**Problems to work on:**
a. Answer each question from the manuscript descriptions, one answer per line, marked the same way.
(i) Who wrote the volume containing Dominicus de Sancto Geminiano's Lectura super librum sextum Decretalium?
(ii) How many books does De vegetabilibus et plantis actually comprise?
(iii) Who added comments on Virgil's works in the margins of the Northern Italian manuscript?
b. Transcribe the portion of the manuscript descriptions that opens with the words containing "Online Since: 12/14/2018" and closes with "pastedown and flyleaf.".

Online Since: 09/26/2017
This legal manuscript was owned by the Basel jurist Arnold Zum Luft (1453-1517). The manuscript was produced in Bologna in the second half of the 13th century and contains the Digestum vetus, the first part of the tradition regarding existing laws, dating from late antiquity, together with the explanatory glosses compiled by Franciscus Accursius. In addition to Arabic and Roman numerals, the manuscript also presents a vigesimal numeral system.
Online Since: 09/26/2017
Like C I 1, this 14th century legal manuscript was produced in Bologna and was owned by Arnold Zum Luft (1453-1517). It contains the Digestum novum with Accursius' glosses, i.e., the fourth and last part of the corpus of the Digest of ancient Roman legal literature. The manuscript is richly decorated with title miniatures and figure initials.
Online Since: 09/26/2017
Canonistic manuscript with Dominicus de Sancto Geminiano's Lectura super librum sextum Decretalium. This volume was written in 1439 by Johannes Berwenstein for Peter Zum Luft, who was teaching at the university of the Council of Basel and who later left his extensive book collection to his nephew Arnold Zum Luft.
Online Since: 09/26/2017
This manuscript from the second quarter of the 15th century contains the Lectura super Clementinas by Johannes de Imola; it is from the extensive library of the Basel jurist Arnold Zum Luft (1453-1517). This volume, originally a catenatus, contains initials by the same hand as in C I 21.
Online Since: 09/26/2017
This slender parchment volume from the Dominican Monastery of Basel contains Books I-V of De vegetabilibus et plantis by Albertus Magnus. This work – actually in seven books, two of which are missing here – represents a small part of the extraordinarily extensive opus by the Doctor of the Church and universal scholar, whose fame was surpassed soon after his death by that of his student Thomas Aquinas. The worn binding shows traces indicating that this was a liber catenatus.
Online Since: 12/14/2018
This composite manuscript, consisting of two 13th century parts, contains a Latin translation of the first two books of Aristotle's Metaphysics. A first hand, using a Textura script tending towards cursive, wrote the first nine leaves, while the main part of the manuscript was written by a second scribe, who used a formal Textura. The manuscript contains numerous 13th century glosses and marginal notes, some of which, relating, among others, to the translation of the Aristotle text, are highlighted by means of rubrication. The codex presents some old shelfmarks that create a connection to the Dominican Convent of Basel. The 14th/15th century binding was originally chained and had two clasps. 13th and 14th century paper and parchment fragments were used as pastedown and flyleaf.
Online Since: 10/04/2018
In this Northern Italian manuscript from the first half of the 11th century, Virgil's works (Bucolica, Georgica, Aeneis) are accompanied by the commentary of Servius. This manuscript belonged to the influential Florentine humanist Coluccio Salutati, who added his own comments on Virgil's works in the margins. This manuscript probably came to Basel with the Dominican John of Ragusa, who held a leading position in the Council of Basel. After his death, the manuscript went to the Dominican Convent of Basel.

**Entries shown:**
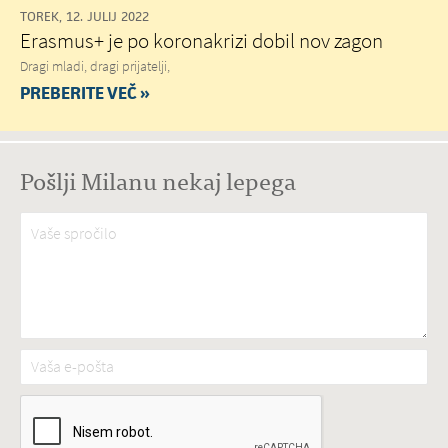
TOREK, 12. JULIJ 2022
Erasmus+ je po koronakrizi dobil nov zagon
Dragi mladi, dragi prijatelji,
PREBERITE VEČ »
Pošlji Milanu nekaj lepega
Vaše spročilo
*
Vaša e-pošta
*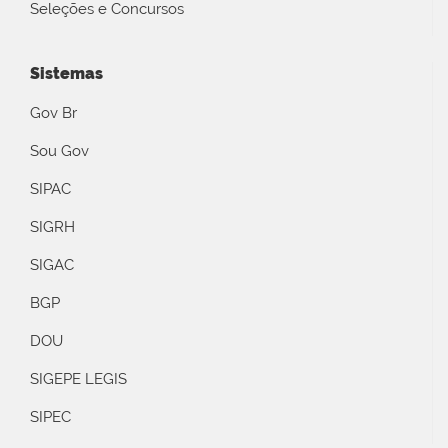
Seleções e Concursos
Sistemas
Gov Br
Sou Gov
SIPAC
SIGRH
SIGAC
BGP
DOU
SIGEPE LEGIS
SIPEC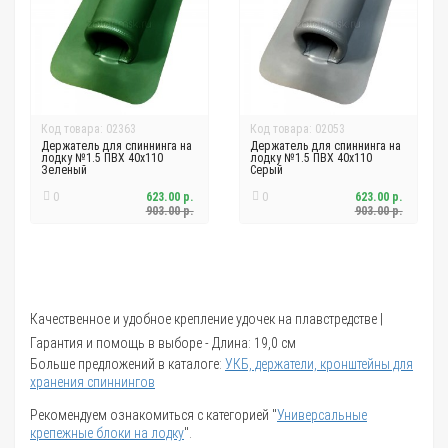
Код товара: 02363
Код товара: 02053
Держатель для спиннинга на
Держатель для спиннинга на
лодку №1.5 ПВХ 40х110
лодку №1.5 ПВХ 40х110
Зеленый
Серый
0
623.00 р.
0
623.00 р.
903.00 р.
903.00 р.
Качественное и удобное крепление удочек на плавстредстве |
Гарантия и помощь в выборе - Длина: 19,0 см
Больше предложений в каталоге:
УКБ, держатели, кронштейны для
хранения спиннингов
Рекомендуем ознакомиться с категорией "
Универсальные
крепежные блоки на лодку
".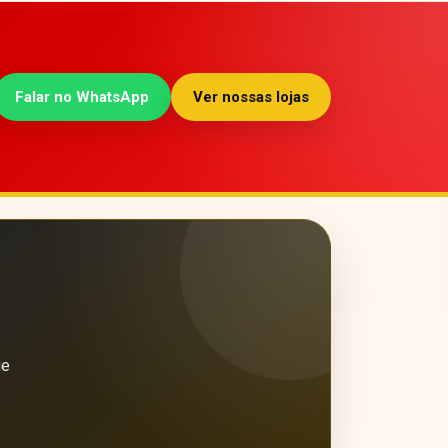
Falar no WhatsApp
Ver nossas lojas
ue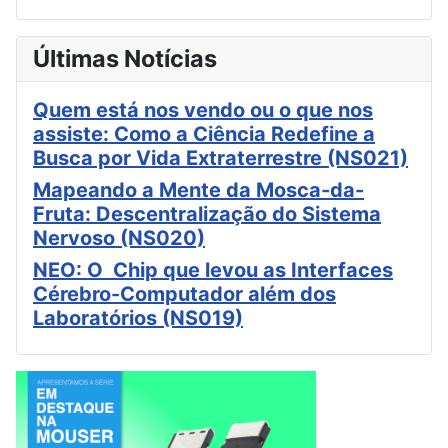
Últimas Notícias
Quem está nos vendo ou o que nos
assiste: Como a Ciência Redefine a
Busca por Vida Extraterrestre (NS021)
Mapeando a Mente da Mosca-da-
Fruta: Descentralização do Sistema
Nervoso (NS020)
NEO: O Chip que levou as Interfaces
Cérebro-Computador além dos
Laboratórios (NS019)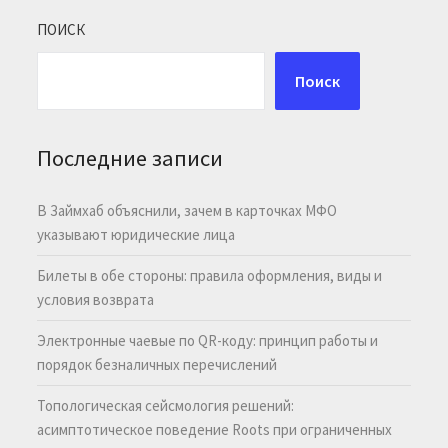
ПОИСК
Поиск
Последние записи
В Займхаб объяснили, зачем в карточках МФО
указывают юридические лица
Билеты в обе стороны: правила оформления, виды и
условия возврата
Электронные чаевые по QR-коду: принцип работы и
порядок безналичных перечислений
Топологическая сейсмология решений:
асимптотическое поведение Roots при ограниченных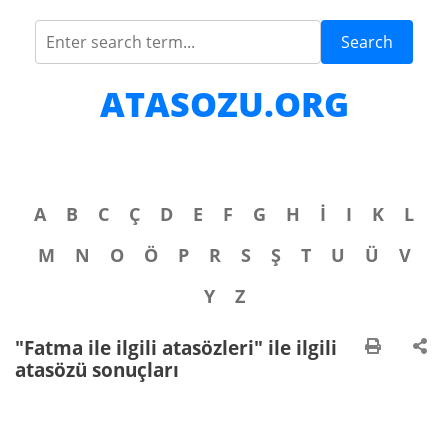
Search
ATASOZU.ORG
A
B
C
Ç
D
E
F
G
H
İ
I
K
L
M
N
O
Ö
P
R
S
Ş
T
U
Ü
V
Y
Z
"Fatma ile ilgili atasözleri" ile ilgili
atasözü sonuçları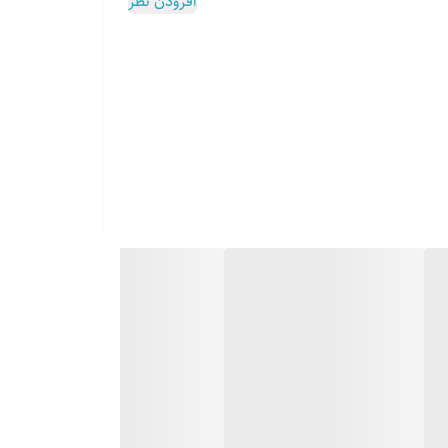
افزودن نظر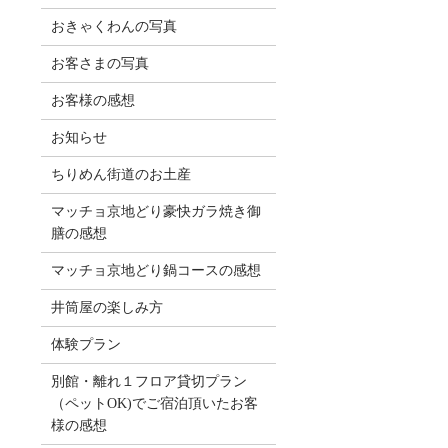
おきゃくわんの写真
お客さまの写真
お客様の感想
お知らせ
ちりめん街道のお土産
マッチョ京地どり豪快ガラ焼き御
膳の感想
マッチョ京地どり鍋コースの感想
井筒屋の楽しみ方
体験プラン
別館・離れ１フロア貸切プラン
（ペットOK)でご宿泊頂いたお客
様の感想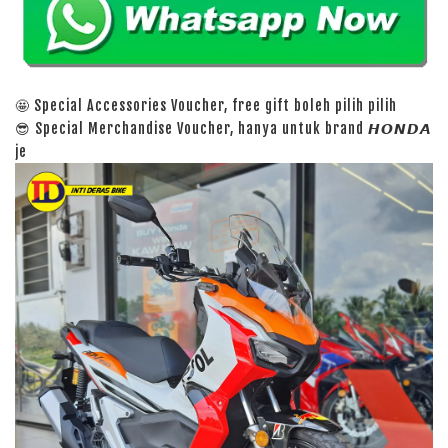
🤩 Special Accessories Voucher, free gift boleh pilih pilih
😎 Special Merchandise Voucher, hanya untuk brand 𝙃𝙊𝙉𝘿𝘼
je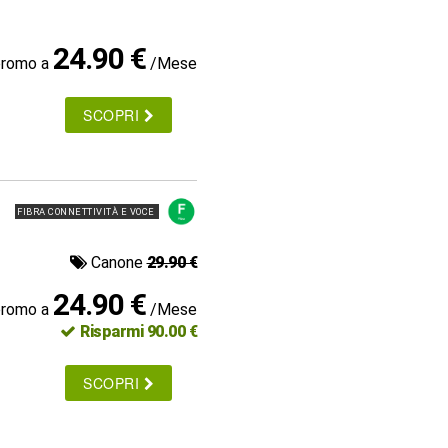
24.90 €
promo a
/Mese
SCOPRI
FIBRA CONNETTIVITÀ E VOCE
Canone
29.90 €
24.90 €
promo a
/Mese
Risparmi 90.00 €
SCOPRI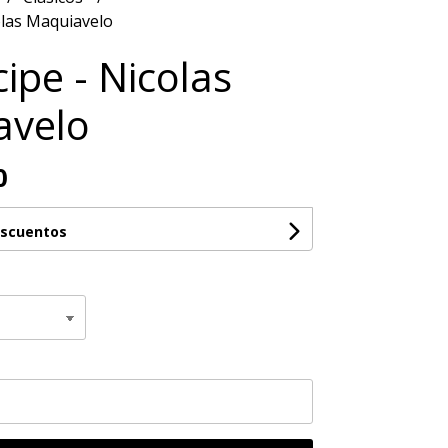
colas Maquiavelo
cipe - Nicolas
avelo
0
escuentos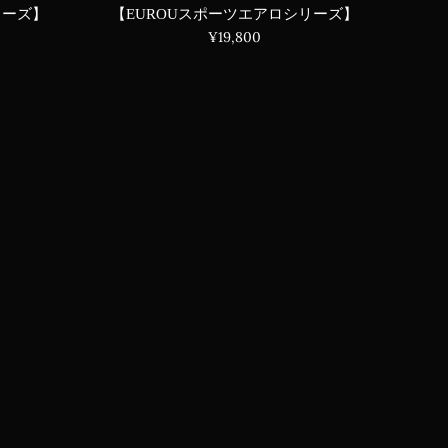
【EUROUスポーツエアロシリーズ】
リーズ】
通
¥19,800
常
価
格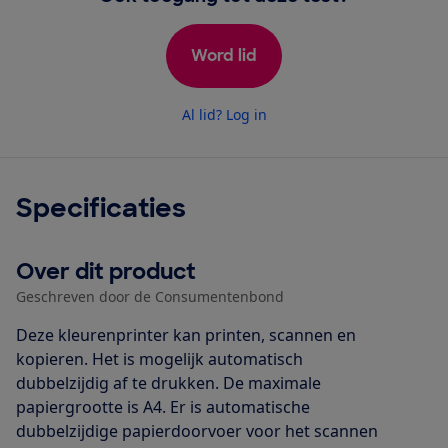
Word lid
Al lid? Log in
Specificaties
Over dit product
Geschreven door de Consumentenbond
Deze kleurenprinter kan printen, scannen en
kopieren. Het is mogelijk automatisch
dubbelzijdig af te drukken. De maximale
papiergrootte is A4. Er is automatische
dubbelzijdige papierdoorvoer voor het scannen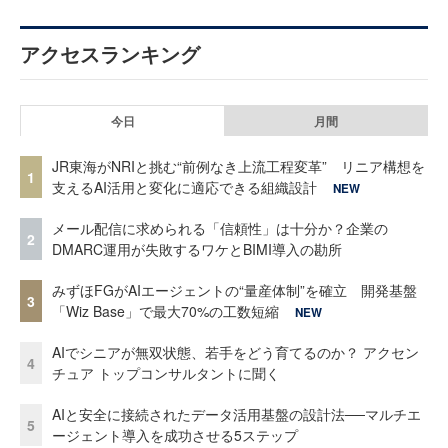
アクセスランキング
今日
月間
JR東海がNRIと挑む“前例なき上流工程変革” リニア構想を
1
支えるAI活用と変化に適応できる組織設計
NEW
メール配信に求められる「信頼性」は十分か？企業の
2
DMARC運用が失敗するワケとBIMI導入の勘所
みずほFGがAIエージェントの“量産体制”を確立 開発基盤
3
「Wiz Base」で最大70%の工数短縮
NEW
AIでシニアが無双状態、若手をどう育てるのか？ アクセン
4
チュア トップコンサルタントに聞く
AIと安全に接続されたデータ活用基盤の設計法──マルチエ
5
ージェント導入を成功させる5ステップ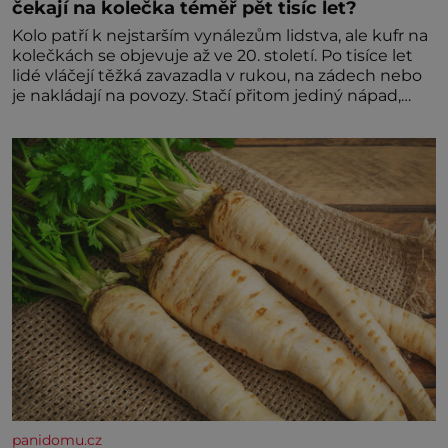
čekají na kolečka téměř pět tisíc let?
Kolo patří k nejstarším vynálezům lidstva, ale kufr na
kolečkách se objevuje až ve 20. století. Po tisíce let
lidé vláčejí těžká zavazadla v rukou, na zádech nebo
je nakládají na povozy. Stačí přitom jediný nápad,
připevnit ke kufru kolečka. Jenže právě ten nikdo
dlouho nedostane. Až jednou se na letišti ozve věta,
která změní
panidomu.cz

**Results of the exercise:**
a.
(i) Johannes Berwenstein
(ii) Seven
(iii) Coluccio Salutati

b.
Online Since: 12/14/2018
This composite manuscript, consisting of two 13th century parts, contains a Latin translation of the first two books of Aristotle's Metaphysics. A first hand, using a Textura script tending towards cursive, wrote the first nine leaves, while the main part of the manuscript was written by a second scribe, who used a formal Textura. The manuscript contains numerous 13th century glosses and marginal notes, some of which, relating, among others, to the translation of the Aristotle text, are highlighted by means of rubrication. The codex presents some old shelfmarks that create a connection to the Dominican Convent of Basel. The 14th/15th century binding was originally chained and had two clasps. 13th and 14th century paper and parchment fragments were used as pastedown and flyleaf.